Naast het opnemen van complexe schuld, koos Vesteda met het wegvallen van subsidieregelingen voor woningbouw tijdens de jaren ‘90 ervoor om zich te gaan concentreren op de ontwikkeling van ‘luxe woningen’. Begin deze eeuw werd de ene na de andere prestigieuze woontoren op prominente locaties zoals de Zuidas, de Rotterdamse Kop van Zuid en Amsterdamse Piet Heinkade in het luxesegment (huren van 1.000 tot 1.400 euro) aan de portefeuille toegevoegd.  Om optimaal te profiteren van de hausse in de Nederlandse woningmarkt besloot Vesteda deze torens vaak zelf te ontwikkelen. De winst hierop was echter marginaal en toen de Nederlandse woningmarkt instortte werd zelfs een verlies van 27 miljoen geleden op projectontwikkeling.  Ook daalde de waarde van het vastgoed van 4.8 miljard in 2007 naar 3.6 miljard in 2014. Daarnaast daalden de huurinkomsten fors en werden er ook financiële verliezen geleden, zoals een totale afschrijving van 58 miljoen op derivaten. Dus waar vastgoedbeleggingen eerder fungeerden als contra-cyclische belegging, kampt Vesteda nu met een accumulatief negatief operating income van 615 miljoen van 2008 tot 2013. Deze, deels puur financiële, verliezen van zes (!) keer de investering in The Student Hotel werden inmiddels niet meer alleen door het ABP gedragen. In 2012 waren er 17 kleinere participanten ingestapt. En begin dit jaar kochten Allianz en een ‘leading Asian institutional investor’ zich voor 600 miljoen euro in, waarvan 245 miljoen euro gebruikt wordt om bestaande aandeelhouders, waaronder allicht het ABP, uit te kopen.
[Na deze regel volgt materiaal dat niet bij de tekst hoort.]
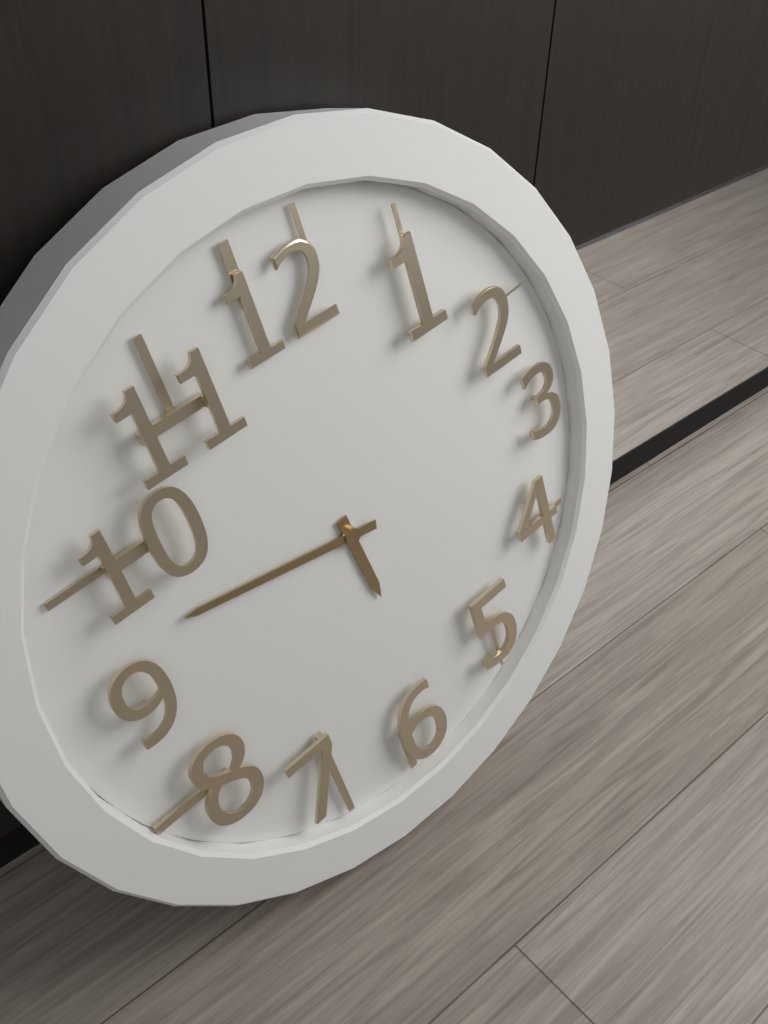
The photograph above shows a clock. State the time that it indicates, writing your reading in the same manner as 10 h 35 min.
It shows 5 h 47 min
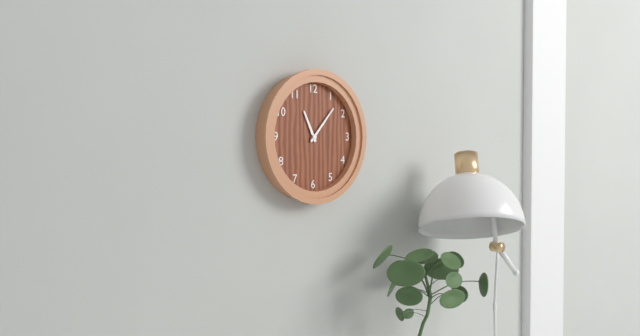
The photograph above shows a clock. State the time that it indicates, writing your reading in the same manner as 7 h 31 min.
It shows 11 h 07 min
Woningnood spekt ambtenarenpensioen

Kort samengevat: de (vastgoed)beleggingsstrategie van het ABP draait tegenwoordig vooral om het realiseren van een zo hoog mogelijk rendement. Het ABP investeert alleen nog in die gebieden en voor die doelgroepen die bereid zijn de hoogste huren op te hoesten. Het idee dat het geld van ambtenaren ook gebruikt zou kunnen worden om maatschappelijke problemen aan te pakken, of in elk geval in te zetten voor de realisatie van een aantrekkelijke, voor iedereen toegankelijke gebouwde omgeving is vervangen door een puur financiële blik.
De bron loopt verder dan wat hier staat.